Little Red Riding Hood de David Kaplan, fiction, Etats-Unis, 1997, 12’3” (Rocco Caruso, Jasmine Kosovic)
Synopsis : Une version aussi fascinante que sombre du “Petit chaperon rouge” avec Christina Ricci en jeune ingénue.
En raison de son intérêt dramatique et narratif, l’histoire du Petit Chaperon rouge a fait l’objet d’innombrables adaptations cinématographiques, la plupart des réinterprétations évoquant tour à tour le récit initiatique, le rite de passage à la maturité sexuelle, l’allégorie de la libération ou encore de la subjugation féminine… Pourtant, le réalisateur américain David Kaplan parvient à en faire une expérience formelle unique, à la fois agrémentée par une sensualité ardente et détournée par un humour noir à la limite du trash. Un véritable mélange envoûtant et saugrenu de cannibalisme, d’érotisme et de scatologie.
C’est en 1997 que Kaplan revisite ce conte pan-européen popularisé dans les écrits de Charles Perrault, des frères Grimm ou encore d’Italo Calvino. Son choix pour interpréter le rôle du protagoniste porte alors sur l’éternelle juvénile Christina Ricci, à l’époque âgée de 16 ans ; choix pour le moins interpelant au vu de la lecture hypersexualisée du sujet que le cinéaste offre ici. Ricci assume brillamment cette ambiguïté entre candeur et sensualisme. A ses côtés, le danseur de ballet moldave Timour Bourtasenkov incarne un loup androgyne qui balance aux accents énigmatiques du Prélude à l’après-midi d’un faune de Claude Debussy. Le film demeure résolument dans le royaume du conte stricto sensu, narré par la voix unique (et l’unique voix) de Quentin Crisp.
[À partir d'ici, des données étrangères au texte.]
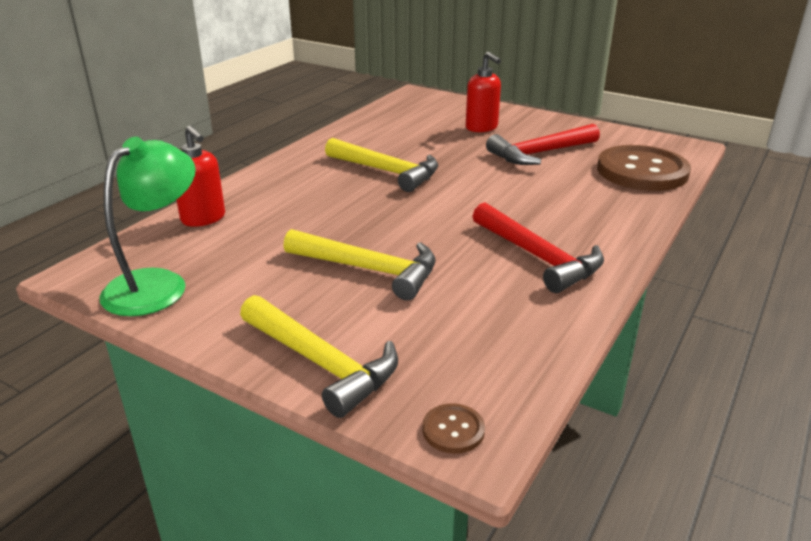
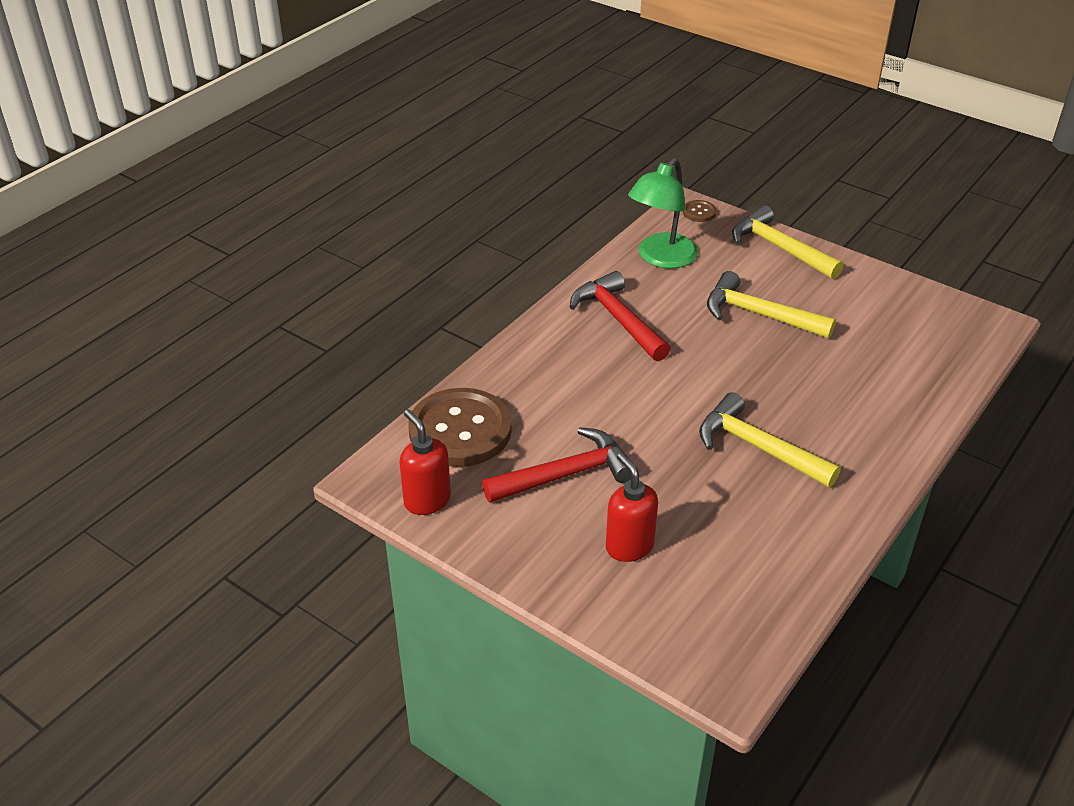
camera: 175 degrees left, 10 degrees up
green lamp [99,137,196,316] -> green lamp moved to [628,158,698,269]
red soap dispenser [176,125,225,227] -> red soap dispenser moved to [399,409,451,515]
La mise en scène, signée Scott Ramsay, est onirique, théâtrale, réduite au noir et blanc et présente un décor sombre, rappelant le grand expressionnisme allemand. Elle permet en même temps de faire contrepoids à la dimension sexuelle, en nous épargnant notamment le rouge du sang de la grand-mère, du chaperon ou encore de la bouche du protagoniste.
La musique, quant à elle, nous plonge dans un impressionnisme fébrile, évoquant la rêverie et l’érotisme que Nijinsky traduisit de façon controversée (et onaniste) sur scène en 1912, sur fond du même morceau. Le résultat est une œuvre dotée d’un esthétisme envoûtant, qui dérange en même temps qu’elle fascine.